Recently,I connected a Fluval surface skimmer to the inlet tube of my RENA FILSTAR filter,I noticed that air is entering the filter and making so much clicking noise and air bubbles in the outflow spray bar. Is this caused by the air entering the skimmer from the water surface? How do I remedy this situation?


----------



## Simpte 27 (Jul 16, 2004)

Remove the skimmer. Why are you using it anyway?


----------



## MatPat (Mar 22, 2004)

Simpte 27 said:


> Remove the skimmer. Why are you using it anyway?

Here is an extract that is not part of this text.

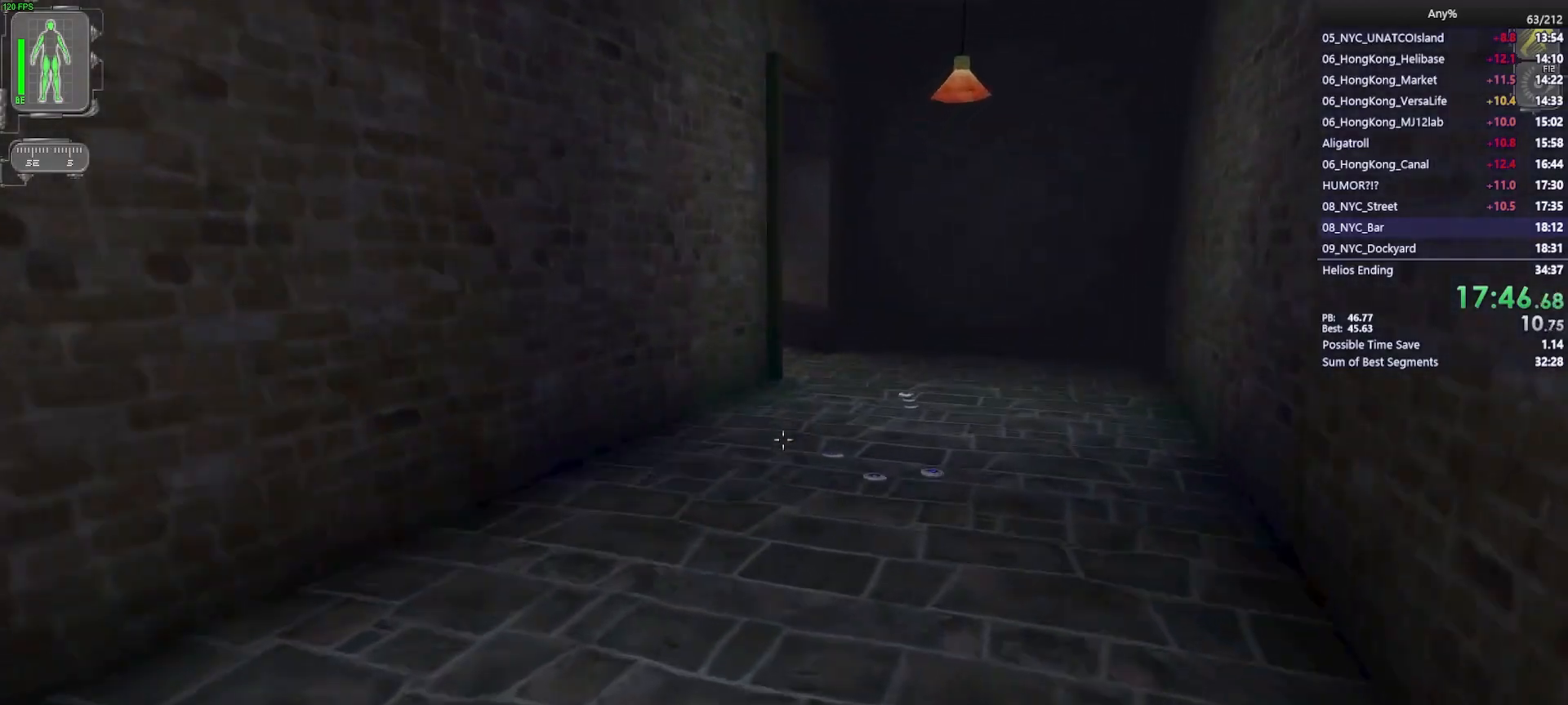
{"keys": ["d", "w"], "mouse": [], "events": [[33, "d", "down"], [117, "d", "up"], [267, "d", "down"], [350, "d", "up"], [500, "d", "down"]]}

That will definately work, but maybe you can try lowering it a bit more so it doesn't actually pull air into the skimmer. Maybe low enough so that it creates just a slight surface whirlpool effect. I've never used this type of surface skimmer so it is just a WAG....


----------



## fishyface (Feb 7, 2005)

MatPat said:


> That will definately work, but maybe you can try lowering it a bit more so it doesn't actually pull air into the skimmer. Maybe low enough so that it creates just a slight surface whirlpool effect. I've never used this type of surface skimmer so it is just a WAG....


that's exactly the fix. iv'e been using 2 of these both on rena filters with not a problem for over a year.


----------